Avanti Popolo é um filme difícil. Um dos mais difíceis da minha vida. É a prova definitiva de que uma duração curta não é sinônimo de um filme rápido. Planos exaustivamente longos, narrativa sugerida através de cortes sutis e diálogos que refletem a dificuldade da comunicação dos personagens. Se em termos de linguagem é eficiente, em termos de ritmo é extremamente complicado.
Homem volta para visitar o pai para garimpar informações e documentos do passado da família. A sinopse é simples, assim como, em grande parte, sua representação. Os dois personagens são chamados de Pai e Filho, outro é Taxista e por aí vai. A grande representação vem por trás do que é buscado por baixo da montanha de antiguidades da casa.
O filme abre com um carro passeando por uma cidade. São minutos disso, de onde se tiram algumas coisas. Um, pelas placas e pelos carros, sabe-se que o período da trama é atual. Pela transição do céu, que está anoitecendo. Ao final, o carro é obrigado a diminuir a velocidade por conta de um homem distraído. Simples e lentamente, o personagem do Filho é apresentado. Ele está divagando sem rumo na vida, alheio ao que acontece no mundo ao seu redor, mesmo que essa presença do mundo seja um carro que pode lhe atropelar.

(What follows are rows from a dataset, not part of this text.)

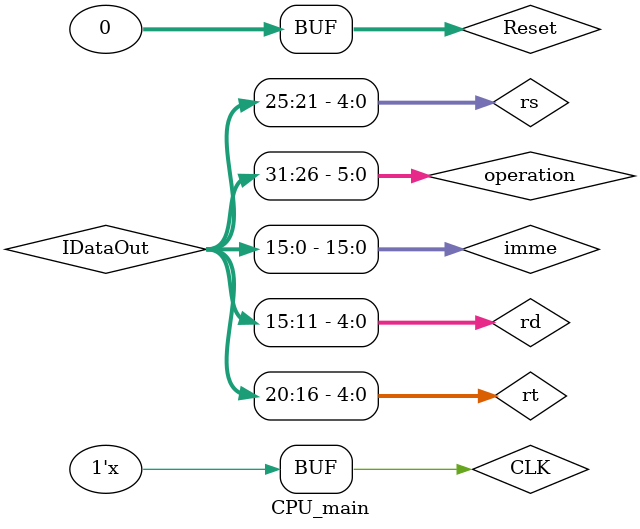
<source format=v>
`timescale 1ns / 1ps
module CPU_main(
    );
	 //CU sign
	 wire ExtSel;
	 wire PCWre;
	 wire InsMemRW;
	 wire RegOut;
	 wire RegWre;
	 wire [2:0] ALUOp;
	 wire PCSrc;
	 wire ALUSrcB;
	 wire ALUM2Reg;
	 wire DataMemRW;
	 
	 //PC sign
	 reg CLK;
	 reg [31:0] Reset;
	 wire [31:0] PCOut;
	 
	 //InsMem sign
	 wire [31:0] IDataOut;
	 wire [5:0] operation;
	 wire [4:0] rs, rt, rd;
	 wire [15:0] imme;
	 
	 //selete WriteReg
	 wire [4:0] WriteReg;
	 
	 //selete B
	 wire [31:0] B;
	 
	 //selete WriteData
	 wire [31:0] WriteData;
	 
	 //selete PCnext
	 wire [31:0] PCnext;
	 
	 //Add_first
	 wire [31:0] Add_result1;
	 
	 //Add_second
	 wire [31:0] Add_result2;
	 
	 //shift
	 wire [31:0] shiftResult;
	 
	 //RegisterFile
	 wire [31:0] ReadData1;
	 wire [31:0] ReadData2;
	 
	 //extend
	 wire [31:0] extendResult;
	 
	 //ALU
	 wire [31:0] ALUresult;
	 wire zero;
	 
	 //DataMem
	 wire [31:0] DataOut;
	 
	 initial begin
	      Reset = 0;
			CLK = 0;
	 end
	 
	 always #500
	     CLK = ~CLK;
		  
	 PC pc(PCOut, PCWre, PCnext, CLK, Reset);
	 InstructionMemory instru(IDataOut, InsMemRW, PCOut);
	 
	 assign operation = IDataOut[31:26];
	 assign rs = IDataOut[25:21];
	 assign rt = IDataOut[20:16];
	 assign rd = IDataOut[15:11];
	 assign imme = IDataOut[15:0];
	 
	 CU cu(operation, zero, PCWre, ALUSrcB, ALUM2Reg, RegWre, InsMemRW, 
     DataMemRW, ExtSel, PCSrc, RegOut, ALUOp);
	  
	 DataSelect5 seleteWriteReg(WriteReg, RegOut, rt, rd);
	 RegisterFile regFile(ReadData1, ReadData2, RegWre, CLK,
                    rs, rt, WriteReg, WriteData);
						  
	 Extend extend(extendResult, imme, ExtSel);
	 Shift shift(shiftResult, extendResult);
	 Add add1(Add_result1, 4, PCOut);
	 Add add2(Add_result2, Add_result1, shiftResult);
	 DataSelect seletePCnext(PCnext, PCSrc, Add_result1, Add_result2);
	 
	 DataSelect seleteB(B, ALUSrcB, ReadData2, extendResult);
	 ALU alu(zero, ALUresult, ReadData1, B, ALUOp);
	 
	 DataMemory datamem(DataOut, DataMemRW, ALUresult, ReadData2, CLK);
	 DataSelect seleteWriteData(WriteData, ALUM2Reg, ALUresult, DataOut);



endmodule

</source>
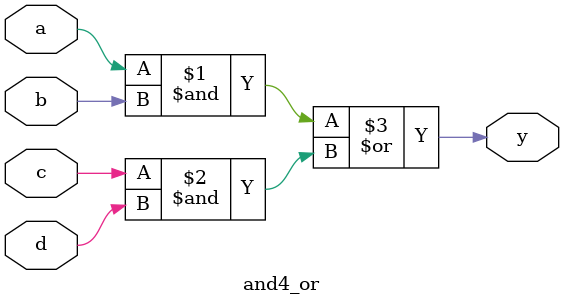
<source format=v>
module and4_or (
    input wire a,
    input wire b,
    input wire c,
    input wire d,
    output wire y
);

assign y = (a & b) | (c & d);

endmodule

</source>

Quando ele encontra o pai ao chegar em casa, o diálogo dos dois é complexo. O pai só fala que não tem lugar nos quartos e que o filho vai ter que dormir na sala. Daí em diante, tudo sobre o que ele fala é a sua cachorrinha. Enquanto isso, o Filho fica falando sobre a casa e o passado da família. Os diálogos seguem caminhos opostos para cada personagem. Os dois estão juntos em cena, conversando ao mesmo tempo sobre assuntos diferentes. O pai, preso a um elemento micro de seu presente, o filho do passado. Os dois estão próximos, mas são afastados.
À medida em que o filho desvenda os arquivos do passado, vai-se compreendendo que se trata da vida de um dos membros da família em específico. Em plena ditadura, a pessoa foi para a Rússia para seguir carreira acadêmica. As imagens que revelam isso surgem na forma de arquivos de Super 8. A película foi convertida para o digital e ampliada para a resolução da câmera digital com a qual o filme foi filmado. O contraste só é sentido na definição, mas a fotografia dura e a direção de arte que enche os cenários da casa com defeitos faz com que as imagens pareçam entre o limite das câmeras amadoras e a iluminação profissional. Esse recurso é utilizado porque as filmagens em Super 8 são reais. De uma família real. Ou seja, o filme existe no limiar entre a ficção e o documentário, uma vez que os personagens estão descobrindo uma história real.
O que mais chamou a atenção é a forma com a qual a casa é filmada. Não importa o cômodo ou a abertura da lente, o imóvel é filmado sempre de um ângulo específico. Do portão para dentro. Os quadros podem ser mais abertos ou mais fechados, mas sempre serão com a frente da câmera voltada para o sentido contrário ao da entrada. O efeito parece tolo, mas no final existe uma inversão, quando se revela uma imagem que poderia, até certo nível, refletir a visão do que a câmera estava representando desde o começo, indicando qual o papel do espectador na história.
Casa representada sempre pelos mesmos ângulos, mesmo que em locais diferentes.
Os problemas do filme existem em dois níveis. Primeiro por conta dos planos longos. Depois de cenas extremamente compridas com aquelas duas pessoas que mal se comunicam interagindo pouco, o filme fica muito cansativo. O segundo por conta da proposta do filme. O que o Filho está realmente pesquisando entre as quinquilharias do Pai não é completamente compreensível apenas assistindo ao filme. É preciso haver uma pesquisa após a sessão para entender a produção em sua totalidade. E como o ritmo é tão lento, é difícil despertar o interesse do espectador para buscar essas informações. Ainda assim, mesmo que despertasse, não é apropriado para um filme não revelar a totalidade de sua história apenas em sua extensão.
Vale a pena ressaltar a presença da cadela Baleia, cuidada pelo personagem do Pai. O nome é uma referência à cachorra icônica de Vidas Secas. Se lá o animal era uma representação quase humana das consequências da miséria extrema, aqui ela representa a perda daquelas pessoas para um mundo que as deixou à deriva. Tanto o é que ela se perde. Sem motivo, apenas porque é o que acontece normalmente na vida. E assim, como a vida, Avanti Popolo passa lentamente e não atrai o espectador não atento aos seus pequenos momentos que o enriquecem.